Problem details — Among the entries below, find how many lines carry the word "trong" and state only that figure.

(Records from a dataset)
>>

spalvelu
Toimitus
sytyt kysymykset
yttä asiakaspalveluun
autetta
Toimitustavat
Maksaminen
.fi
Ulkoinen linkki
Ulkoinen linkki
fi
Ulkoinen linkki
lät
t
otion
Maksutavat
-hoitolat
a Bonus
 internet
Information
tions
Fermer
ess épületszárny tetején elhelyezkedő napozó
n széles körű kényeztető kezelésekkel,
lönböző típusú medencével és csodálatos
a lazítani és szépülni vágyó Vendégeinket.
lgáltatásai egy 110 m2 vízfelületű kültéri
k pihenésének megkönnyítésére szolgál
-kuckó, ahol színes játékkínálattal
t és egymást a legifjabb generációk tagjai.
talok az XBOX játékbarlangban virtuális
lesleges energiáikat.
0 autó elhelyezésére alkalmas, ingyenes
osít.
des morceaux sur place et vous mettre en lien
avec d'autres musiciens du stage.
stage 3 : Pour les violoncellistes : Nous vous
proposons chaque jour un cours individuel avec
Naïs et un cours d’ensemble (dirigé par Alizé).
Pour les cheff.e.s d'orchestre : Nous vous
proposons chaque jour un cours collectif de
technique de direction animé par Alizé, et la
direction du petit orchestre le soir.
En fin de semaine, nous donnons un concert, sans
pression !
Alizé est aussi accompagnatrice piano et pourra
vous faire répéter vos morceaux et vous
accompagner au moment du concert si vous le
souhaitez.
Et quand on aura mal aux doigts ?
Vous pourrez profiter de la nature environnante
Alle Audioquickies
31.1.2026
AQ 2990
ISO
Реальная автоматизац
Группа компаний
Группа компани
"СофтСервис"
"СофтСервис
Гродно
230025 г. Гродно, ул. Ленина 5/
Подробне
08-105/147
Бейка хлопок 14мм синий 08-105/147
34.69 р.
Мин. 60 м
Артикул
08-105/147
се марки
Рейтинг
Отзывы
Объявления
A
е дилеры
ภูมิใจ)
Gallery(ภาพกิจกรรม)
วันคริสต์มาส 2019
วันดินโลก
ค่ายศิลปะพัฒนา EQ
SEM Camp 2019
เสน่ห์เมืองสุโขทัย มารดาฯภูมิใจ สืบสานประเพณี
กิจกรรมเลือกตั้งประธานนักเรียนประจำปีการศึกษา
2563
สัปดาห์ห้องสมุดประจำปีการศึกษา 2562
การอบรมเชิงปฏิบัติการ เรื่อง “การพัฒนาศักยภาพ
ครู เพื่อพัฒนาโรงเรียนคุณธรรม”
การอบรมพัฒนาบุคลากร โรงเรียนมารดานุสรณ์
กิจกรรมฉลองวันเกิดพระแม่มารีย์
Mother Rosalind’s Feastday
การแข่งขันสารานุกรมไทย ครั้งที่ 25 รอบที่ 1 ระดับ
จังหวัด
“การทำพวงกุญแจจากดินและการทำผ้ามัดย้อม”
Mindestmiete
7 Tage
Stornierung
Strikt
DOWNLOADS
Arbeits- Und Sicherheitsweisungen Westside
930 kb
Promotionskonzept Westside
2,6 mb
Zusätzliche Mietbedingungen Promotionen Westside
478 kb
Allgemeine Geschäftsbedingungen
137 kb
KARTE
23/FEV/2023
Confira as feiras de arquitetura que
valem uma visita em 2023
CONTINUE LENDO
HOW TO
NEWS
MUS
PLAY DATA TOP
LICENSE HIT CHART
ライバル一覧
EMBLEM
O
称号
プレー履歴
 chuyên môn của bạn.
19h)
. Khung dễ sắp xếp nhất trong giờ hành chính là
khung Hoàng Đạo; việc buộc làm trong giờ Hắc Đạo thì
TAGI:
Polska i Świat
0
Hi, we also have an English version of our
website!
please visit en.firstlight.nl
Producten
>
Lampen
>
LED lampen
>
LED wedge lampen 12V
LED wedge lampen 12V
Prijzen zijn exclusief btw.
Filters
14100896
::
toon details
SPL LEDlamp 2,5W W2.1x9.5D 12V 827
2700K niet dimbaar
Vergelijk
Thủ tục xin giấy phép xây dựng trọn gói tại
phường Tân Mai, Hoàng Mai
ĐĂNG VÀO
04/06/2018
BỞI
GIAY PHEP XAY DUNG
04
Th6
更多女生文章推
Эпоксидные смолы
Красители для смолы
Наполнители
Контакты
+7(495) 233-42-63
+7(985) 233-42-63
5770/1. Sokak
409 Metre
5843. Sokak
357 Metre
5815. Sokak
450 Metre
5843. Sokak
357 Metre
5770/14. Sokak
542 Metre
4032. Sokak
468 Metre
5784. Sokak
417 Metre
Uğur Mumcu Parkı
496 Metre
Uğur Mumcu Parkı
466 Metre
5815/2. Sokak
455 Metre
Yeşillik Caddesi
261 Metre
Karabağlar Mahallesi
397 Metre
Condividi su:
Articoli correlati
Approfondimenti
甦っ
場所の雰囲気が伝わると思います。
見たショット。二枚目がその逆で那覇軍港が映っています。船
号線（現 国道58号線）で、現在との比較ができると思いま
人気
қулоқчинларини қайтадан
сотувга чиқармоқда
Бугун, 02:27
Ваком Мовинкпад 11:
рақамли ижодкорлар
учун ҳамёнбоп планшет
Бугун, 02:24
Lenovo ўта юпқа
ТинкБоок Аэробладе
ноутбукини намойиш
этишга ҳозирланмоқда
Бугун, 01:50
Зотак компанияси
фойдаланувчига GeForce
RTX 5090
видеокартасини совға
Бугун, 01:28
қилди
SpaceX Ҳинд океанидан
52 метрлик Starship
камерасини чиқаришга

<<

Exercise output — 2